けれどこれは、直接魔法をかけられた訳ではなく、魔法薬を使った呪いだ。だからその可能性は低いだろうと除外していたのに……。
「ダメ……ダメよ! 殺すなんて出来ない」
あの魔法薬を作ったのが父なのか、宮廷魔道士の方なのかは定かでない。どっちにしてもラシェルは、自分のために人の命を奪うことは選べない。

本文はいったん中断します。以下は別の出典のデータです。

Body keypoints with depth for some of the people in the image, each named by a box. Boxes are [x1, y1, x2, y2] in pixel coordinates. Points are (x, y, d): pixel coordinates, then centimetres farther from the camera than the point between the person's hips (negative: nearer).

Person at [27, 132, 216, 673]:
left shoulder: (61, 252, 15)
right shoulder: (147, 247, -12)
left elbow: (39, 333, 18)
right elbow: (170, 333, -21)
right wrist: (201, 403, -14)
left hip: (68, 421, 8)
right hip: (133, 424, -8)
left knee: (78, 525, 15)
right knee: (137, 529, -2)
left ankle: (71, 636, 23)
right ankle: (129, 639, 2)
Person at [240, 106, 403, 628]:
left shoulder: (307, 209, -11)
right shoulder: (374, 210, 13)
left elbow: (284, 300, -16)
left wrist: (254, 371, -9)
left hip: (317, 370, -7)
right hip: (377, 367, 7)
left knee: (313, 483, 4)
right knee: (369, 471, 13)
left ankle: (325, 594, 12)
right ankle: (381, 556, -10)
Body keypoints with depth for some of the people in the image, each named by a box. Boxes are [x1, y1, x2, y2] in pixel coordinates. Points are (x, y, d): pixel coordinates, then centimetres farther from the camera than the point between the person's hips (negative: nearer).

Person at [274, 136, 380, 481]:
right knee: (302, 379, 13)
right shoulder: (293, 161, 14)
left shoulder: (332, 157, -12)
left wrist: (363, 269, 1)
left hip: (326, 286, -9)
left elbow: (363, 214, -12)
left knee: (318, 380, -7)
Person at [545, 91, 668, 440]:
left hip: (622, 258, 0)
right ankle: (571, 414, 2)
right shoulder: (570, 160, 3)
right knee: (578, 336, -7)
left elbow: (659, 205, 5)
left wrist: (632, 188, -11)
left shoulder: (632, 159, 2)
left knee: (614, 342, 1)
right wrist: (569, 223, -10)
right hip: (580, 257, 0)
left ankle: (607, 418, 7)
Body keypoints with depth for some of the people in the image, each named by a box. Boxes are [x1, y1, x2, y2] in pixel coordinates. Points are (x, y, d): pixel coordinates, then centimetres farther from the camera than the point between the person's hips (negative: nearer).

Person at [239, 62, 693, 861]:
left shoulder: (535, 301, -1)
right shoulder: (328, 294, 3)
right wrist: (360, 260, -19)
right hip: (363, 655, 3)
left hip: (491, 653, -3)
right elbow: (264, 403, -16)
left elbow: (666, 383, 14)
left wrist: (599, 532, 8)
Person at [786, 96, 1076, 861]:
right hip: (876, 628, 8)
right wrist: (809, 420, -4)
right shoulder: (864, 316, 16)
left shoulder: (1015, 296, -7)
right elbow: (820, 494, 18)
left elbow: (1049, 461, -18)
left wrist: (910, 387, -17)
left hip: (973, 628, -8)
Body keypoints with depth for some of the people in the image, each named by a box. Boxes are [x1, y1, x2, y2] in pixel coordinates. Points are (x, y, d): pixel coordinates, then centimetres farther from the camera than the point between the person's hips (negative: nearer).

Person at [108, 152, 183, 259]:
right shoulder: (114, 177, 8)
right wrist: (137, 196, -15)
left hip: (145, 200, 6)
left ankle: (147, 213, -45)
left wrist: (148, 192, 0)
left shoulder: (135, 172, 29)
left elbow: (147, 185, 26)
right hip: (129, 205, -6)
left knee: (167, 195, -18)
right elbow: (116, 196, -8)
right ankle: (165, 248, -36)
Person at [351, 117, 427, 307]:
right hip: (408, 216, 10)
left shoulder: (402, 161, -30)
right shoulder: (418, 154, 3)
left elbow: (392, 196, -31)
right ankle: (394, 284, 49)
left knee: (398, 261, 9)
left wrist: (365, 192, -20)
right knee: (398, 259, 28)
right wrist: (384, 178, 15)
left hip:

「今のままで十分よ。エスティリオが本当の私を知ってくれたら、それでいいの。仕事だって上手くいっているし、周りの人も良くしてくれるもの。これ以上のことは望んでないわ」
「やっぱりね。そう言うと思った。エルは昔からそういう人だから。でもさぁ、エル。俺はエルの本心が聞きたい」
「私の、本心?」
「嘘を言っているわけじゃないっていうのは分かっているよ。でも本当はあるでしょ?手の届く範囲で自分の出来ることをやるというエルの姿勢はすごく好きだよ。でも自分が持っている欲を俺に聞かせて、さらけ出してよ」
本心……本心……本心……?
「改名したとき何で『エル』って名にしたの? 普通は絶対にバレないように、全く違う名前を付けるでしょ」
「それはただ、思い付かなかったからで……」
「違うね。アカデミーにいた人の名や、本に出きてきた人、皇宮を出て初めて耳にした人の名でも、何でも良かったはずだ。けれどエルは、それを選ばなかった」
開けてはいけないものを開けてしまうような。そんな感覚。怖くて、見たくなくて、目を背けたくなる。
「大丈夫。どんなエルでも受け止めるから、絶対に」
「私……私は……」
小さく震える身体を、エスティリオが抱き寄せてきた。
ラシェルがエルという名前にした理由。
「本当の名を捨てられなかったの。お母様が私に、一番初めにくれたものだから……」
「うん。エルがお母さんのことを好きなことはよく知ってるよ。明るくて優しくて、綺麗な人だったって」
「ええ、そう……そうよ。私、顔立ちはお父様に似たけれど、でも、瞳の色はお母様と同じすみれ色だった。すごく気に入っていたの。でも、変えられてしまって……」
姿かたちを変えられて、むしろ都合が良かったと納得させた。本当は瞳の色くらいは残して欲しかった。まるで母の全ても否定されてしまったかのようだったから。
「本当は、元の姿に戻りたい……。お母様の形見の一つも、持たせては貰えなかったから。せめて、目の色くらいはって」
「うん」
「エスティリオにも昔みたいに、本当の名前を沢山呼んで欲しい。あなたにエルって呼ばれる度に、自分が誰なのか分からなくなって辛かった」
「うん、俺も沢山呼びたい」
本当はこうしたいって思っても、無理なものならキッパリ諦めて、出来る範囲で努力するべきだと思っていた。
そうでなければ自分の惨めさに耐えられず、壊れてしまいそうだったから。
だから本当の望みに蓋をして、自分を納得させて、押し殺して生きてきた。